Posted on Nov 08, 2008
This is a design flaw in the Kitchenaid convection ovens. I can help fix this problem if you have a built in oven (I don't know if the parts are located in the same place for stand alone ovens). First it is not a FUSE that has blown rather it is the thermostat in the rear of the oven. (Part #4452223) This small part cost about $37 US and after shipping it will cost you about $47. I tried to get an estimate from an electrician as to what they would charge for the part and to come out and fix the oven an the price was about $90 for the part and anywhere between $100 and $170 more for the service call + repair! After a day of frustration I decided to tackle the problem myself.

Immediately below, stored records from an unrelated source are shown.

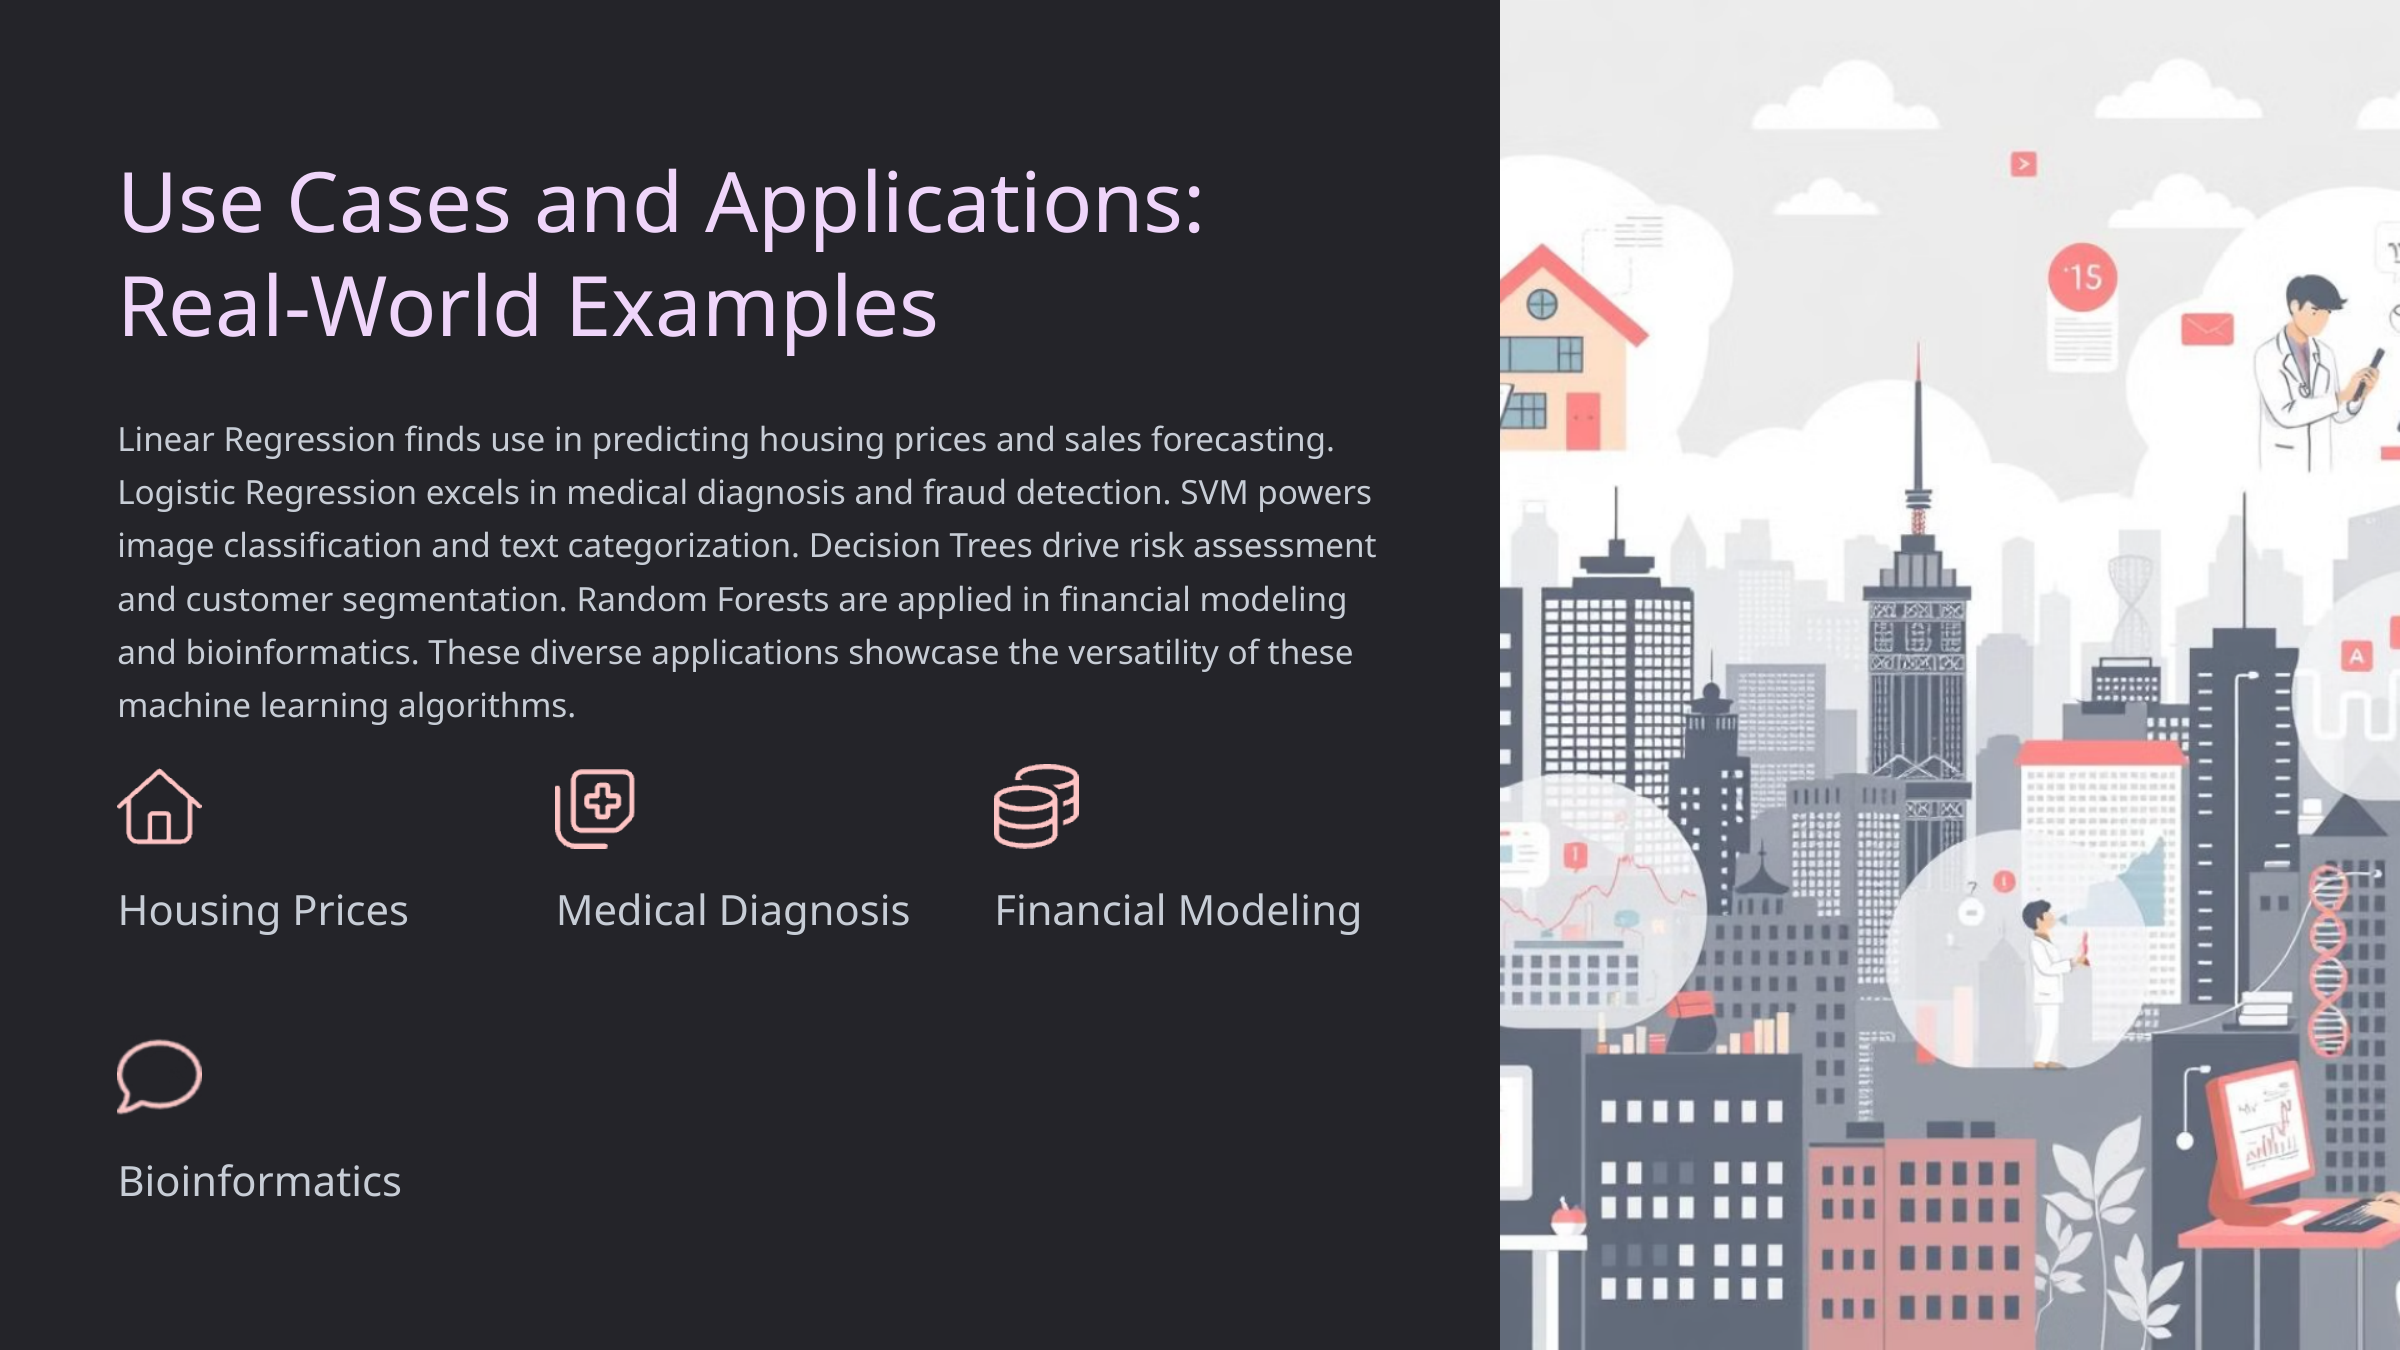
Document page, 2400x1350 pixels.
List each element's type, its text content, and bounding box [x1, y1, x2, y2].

text_box Medical Diagnosis [555, 882, 944, 935]
text_box Use Cases and Applications: Real-World Examples [117, 145, 1383, 355]
text_box Bioinformatics [117, 1152, 506, 1205]
picture [117, 764, 202, 849]
picture [1499, 0, 2400, 1350]
text_box Housing Prices [117, 882, 506, 935]
picture [994, 764, 1079, 849]
picture [117, 1035, 202, 1119]
text_box Linear Regression finds use in predicting housing prices and sales forecasting. Logistic Regression excels in medical diagnosis and fraud detection. SVM powers image classification and text categorization. Decision Trees drive risk assessment and customer segmentation. Random Forests are applied in financial modeling and bioinformatics. These diverse applications showcase the versatility of these machine learning algorithms. [117, 405, 1383, 727]
text_box Financial Modeling [994, 882, 1383, 935]
picture [555, 764, 640, 849]
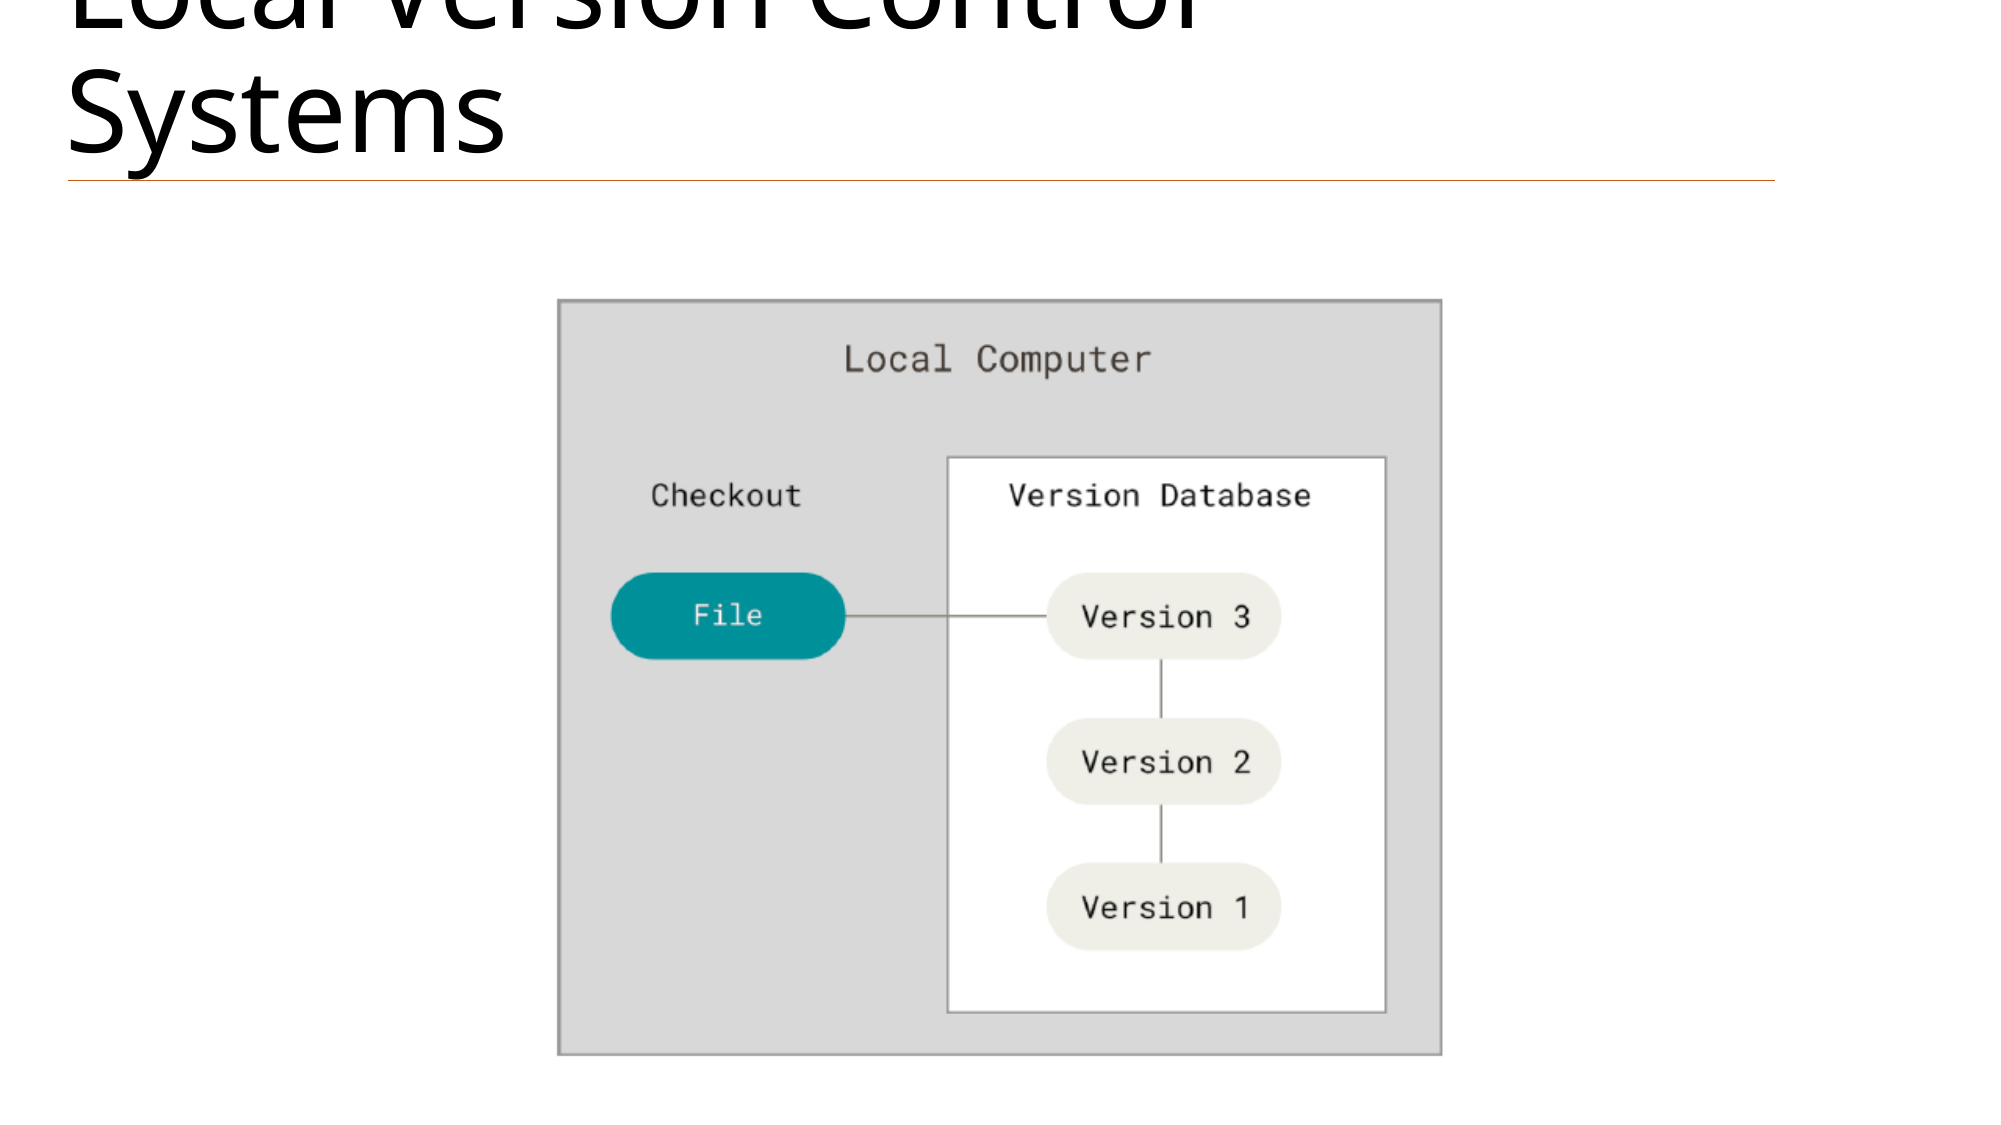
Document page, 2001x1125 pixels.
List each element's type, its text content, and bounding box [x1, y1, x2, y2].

The very first thing you must do is shut off the circuit breaker to the oven and put a very large sign on the panel that reads DO NOT TOUCH! That is 220 volts to that oven and while most panels have just the oven ont circuit you dont want anyone reactivating that circuit by mistake!
The next part requires a little work. Find the side panel screws (usually located in the oven door) and remove the two panel flanges that cover the 2 or 4 mounting screws that keep the oven in the wall. Now go underneath the oven and find the power junction box, take off the cover and disconnect the wires that run from the oven. Remember which goes where. Next remove the little nut that holds the electical conduit cable to the junction box then loosen the wires. Once this is done you can now slide the oven out and get to the thermostat.
This part requires a little elbow grease. Find a platform or table that fits just under where the stove will slide out and slide the oven on top of the table or whatever for support. In the back of the oven there will be a sheet metal panel that covers the thermostat and other wires, remove the 5 or 6 screws that hold this panel on and put the panel aside. Almost in the middle of the oven's back you will see a little black device with two wires running out of it (one red the other white or yellow). It will have the part number on its front, remove the wire and notice that the thermostat is half red and half white (remember this for the new part will have the same markings) the red wire goes onto the lead coming from the red markings. When you have the new part simply put the new one in (remember: the red side to the red wire), attach it to the back of the oven, replace the sheet metal cover and slide the oven back into place securing it with the screws. Viola! you are done! Turn on the power and then test the oven (I used the broil setting to warm it up then switch to a temperature setting). The entire process took me about an hour and I am NOT a handyman!
For about $50 and a little work you will save yourself from $150 to $250. Not to mention the repairmen won't have a clue as to what the problem is or who will attempt to sell you a new front panel or perform other unnecessary work.
Posted on Dec 09, 2008
I justn encountered the same problem (Model KERS507Y). Haven't checked yet...but am suspecting the Thermal fuse. Have you solved the problem?